Après un mariage célébré à la vietnamienne, ses beaux-parents tombent des nues lorsque leur gendre leur explique son projet d'avenir. Non seulement il n'a pas l'intention de s'installer à Nha Trang avec sa jeune épouse et encore moins de repartir avec elle au Canada, mais en plus il compte l'emmener vivre en pleine brousse, à Hon Heo, où la plupart des gens ne voient qu'"une terre battue par le vent, écrasée par la chaleur". Bref, rien de paradisiaque, à moins d'arriver le matin et de repartir le soir. Quant à y vivre…
Après avoir acquis un bout de terrain, les jeunes mariés, avec l'aide des rares habitants locaux, bâtissent leur premier nid d'amour,… une petite maison de 20 m² à toit de tôle. La demeure achevée, tandis que Loan s'occupe des papiers pour la création de la sarl Hoa Sen (lotus), Sylvio défriche et aménage plus d'un hectare.
Jungle Beach Resort a maintenant fière allure avec ses petits bungalows. Aujourd'hui, grâce à ce lieu de villégiature, Hon Heo est de plus en plus fréquenté par les amoureux de la nature, tant vietnamiens qu'étrangers.
Observation et protection
Tous les jours, le patron du Jungle Beach Resort travaille au jardin, plante fleurs et légumes… Mais ce qui le tient le plus à cœur, c'est protéger la forêt. Pour les habitants locaux, ce Tây (Occidental), qui part en patrouille comme un forestier professionnel mais qui ne touche aucun émolument, est un brin "déjanté". Afin qu'on le prenne plus au sérieux, le Canadien a déposé une demande auprès des services compétents pour revêtir l'uniforme des gardes forestiers. Demande rejetée bien sûr. Parfois, au cours de ses tournées d'inspection, il rencontre des chasseurs ayant capturé un loris, un putois ou un écureuil. Il rachète les prises et les relâche illico en forêt... Un jour, il est tombé sur des paysans en train de brûler une parcelle de forêt pour y cultiver du riz. Il a appelé les employés du Jungle Beach Resort à la rescousse pour éteindre le brasier… et faire barrage aux incendiaires.
Les doucs, stars locales
En 2002, ce Canadien vietnamisé découvre par hasard un groupe de singes qu'il a du mal à identifier.

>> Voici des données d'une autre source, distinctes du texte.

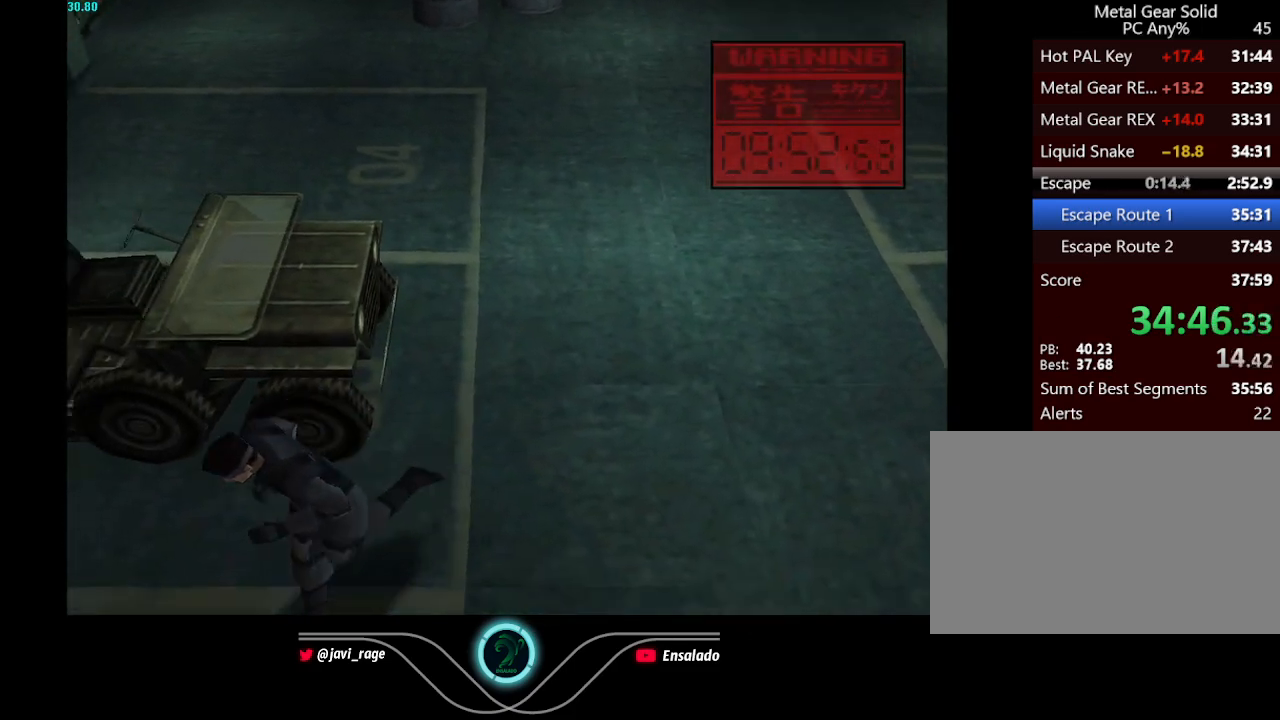
{"buttons": [], "left_stick": "center", "button_events": []}
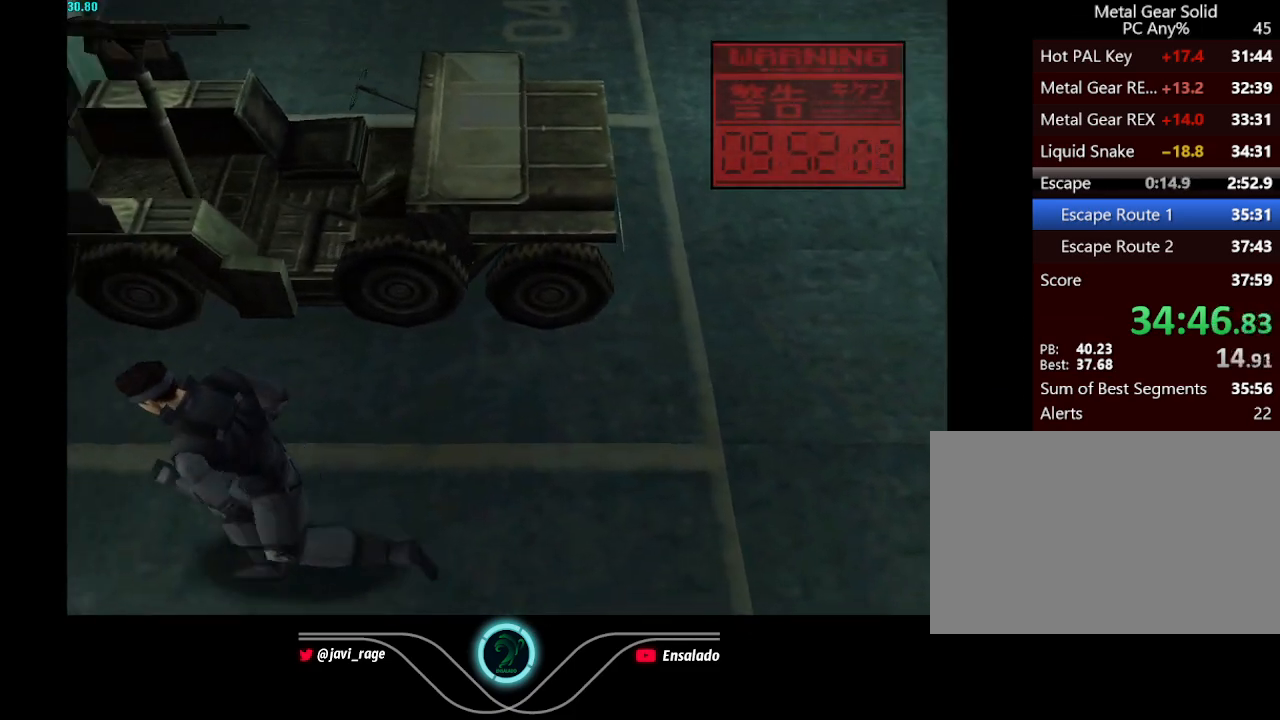
{"buttons": [], "left_stick": "center", "button_events": [[234, "L2", "down"], [317, "L2", "up"]]}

Il prend quelques photos et les envoie par email aux zoologistes du Parc national de Cuc Phuong (Nord). "J'ai été extrêmement heureux d'apprendre qu'il s'agissait de doucs à pattes noires, une espèce menacée d'extinction". Le Pygathrix nigripes, qui fait partie des 20 espèces de primates inscrites dans le Livre des espèces menacées au niveau mondial, ne vit qu'au Cambodge et dans certaines forêts du Vietnam. Animé par la "passion irrésistible" de rassembler le maximum de photos sur toute la faune de Hon Heo, Sylvio passe tous ses temps libres en forêt, appareil-photo en bandoulière et carnet de note en poche, fouillant canopée et arêtes rocheuses avec sa longue-vue.
Sylvio sert souvent de guide à des zoologistes du Centre de secours aux primates de Francfort ou du Parc national de Cuc Phuong. Selon lui, Hon Heo abriterait 17 groupes de doucs à pattes noires, soit environ 110 individus.
Depuis la découverte des doucs, l'éco-resort accueille de plus en plus de visiteurs. Des cinéastes de la Télévision allemande Bavarian Broadcasting, venus réaliser un reportage sur la vie et la protection des primates dans les Parcs nationaux de Cuc Phuong et de Phong Nha-Ke Bàng, ont débarqué à Hon Heo pour braquer leurs caméras sur les stars locales.
"Monsieur le Forestier occidental" nourrit un rêve qui pourrait bien devenir réalité : "J'espère qu'une réserve naturelle sera créée à Hon Heo. J'en serai alors le gardien bénévole". Et de confier : "J'aime le Vietnam, ses espaces naturels et ses êtres vivants. Certainement, je resterai à Hon Heo toute ma vie".